Exercise objective: Say how many lines in the data hold "Page". Nothing else belongs in the answer.
Task inputs: Begin
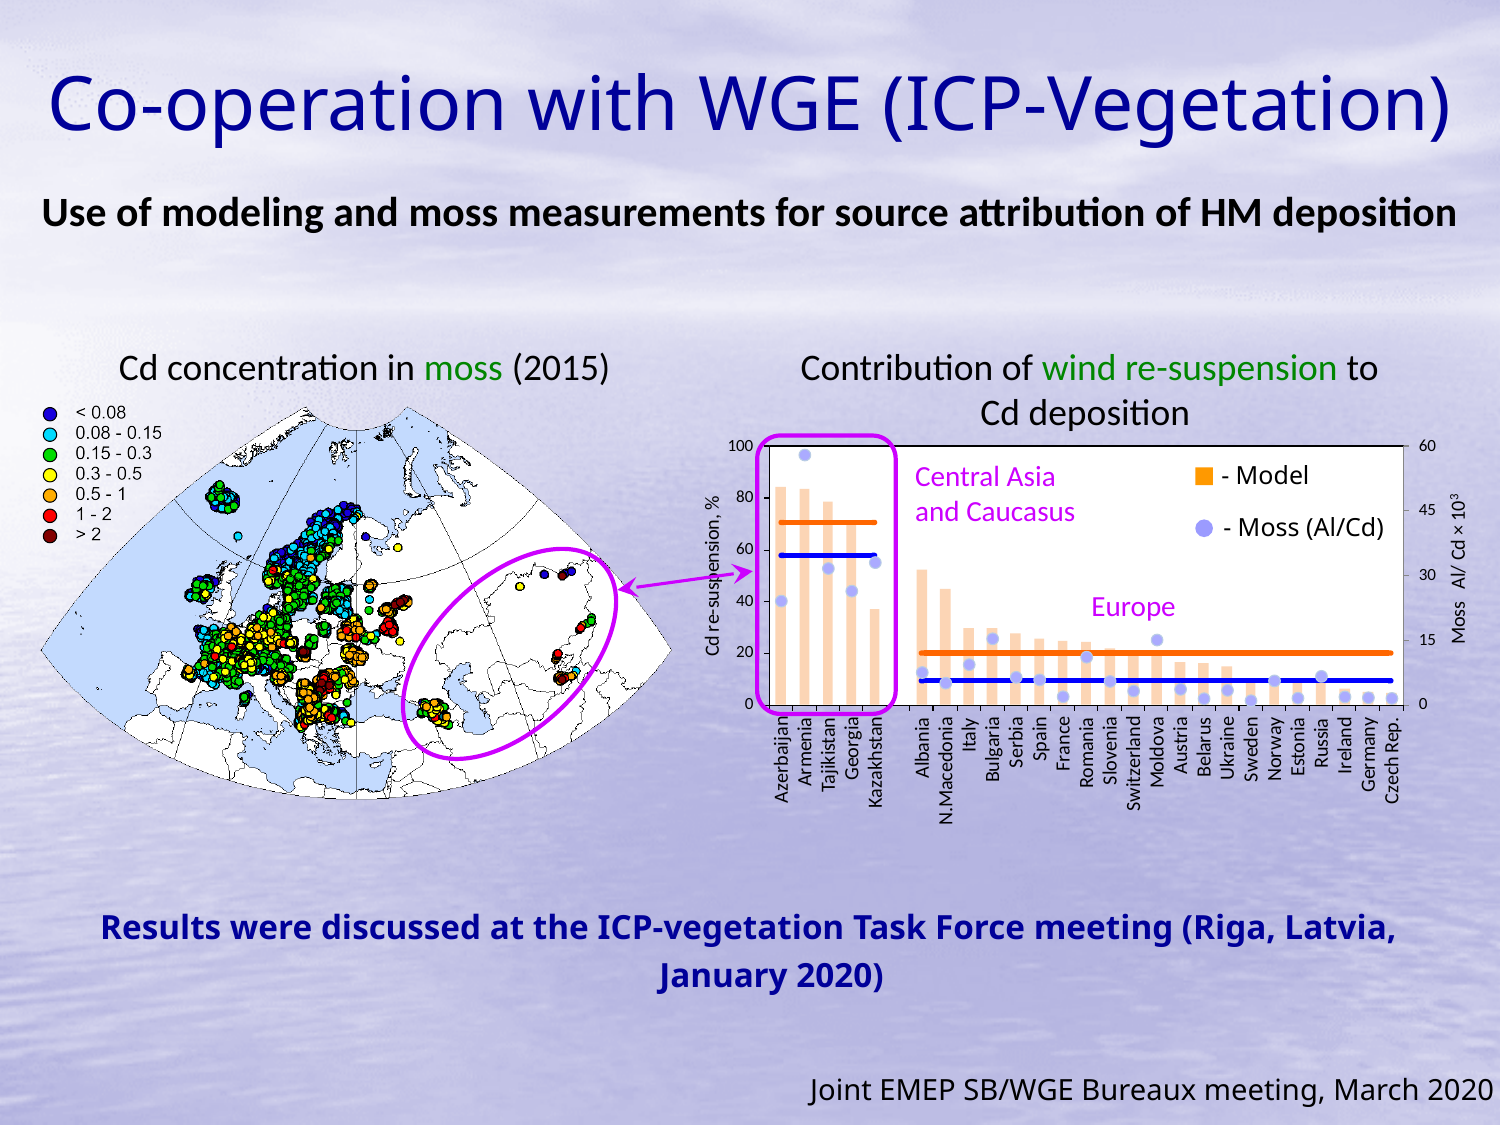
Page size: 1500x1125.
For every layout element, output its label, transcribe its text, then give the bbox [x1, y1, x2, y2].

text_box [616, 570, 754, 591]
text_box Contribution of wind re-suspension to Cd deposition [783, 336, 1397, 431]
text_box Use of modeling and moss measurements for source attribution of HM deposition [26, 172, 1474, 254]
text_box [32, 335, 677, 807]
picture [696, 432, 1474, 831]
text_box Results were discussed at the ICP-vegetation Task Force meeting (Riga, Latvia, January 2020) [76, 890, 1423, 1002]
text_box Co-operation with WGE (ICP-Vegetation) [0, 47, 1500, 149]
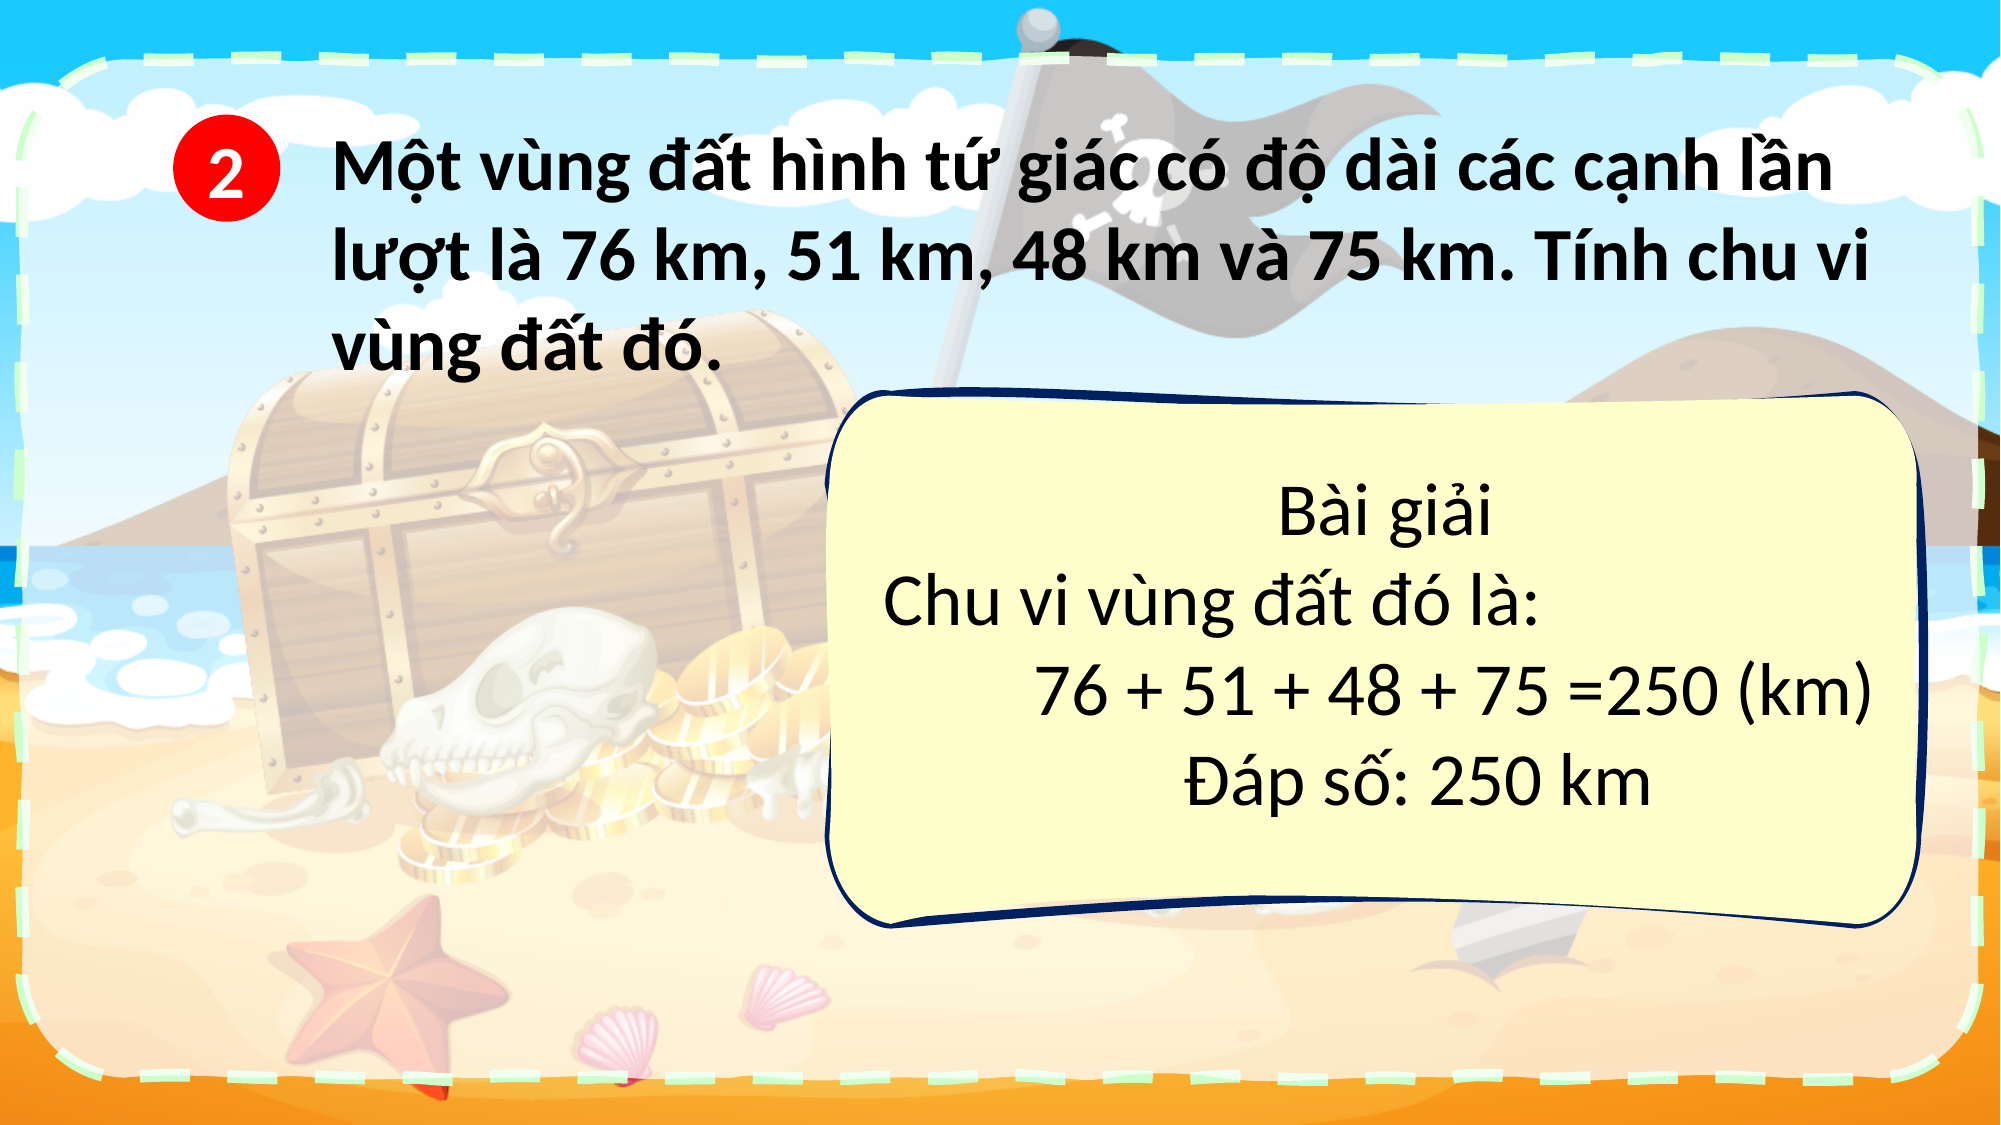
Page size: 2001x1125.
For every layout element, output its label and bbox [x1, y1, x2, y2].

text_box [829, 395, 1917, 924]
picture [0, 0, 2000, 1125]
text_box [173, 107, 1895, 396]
Task inputs: End
Solution for this task: 2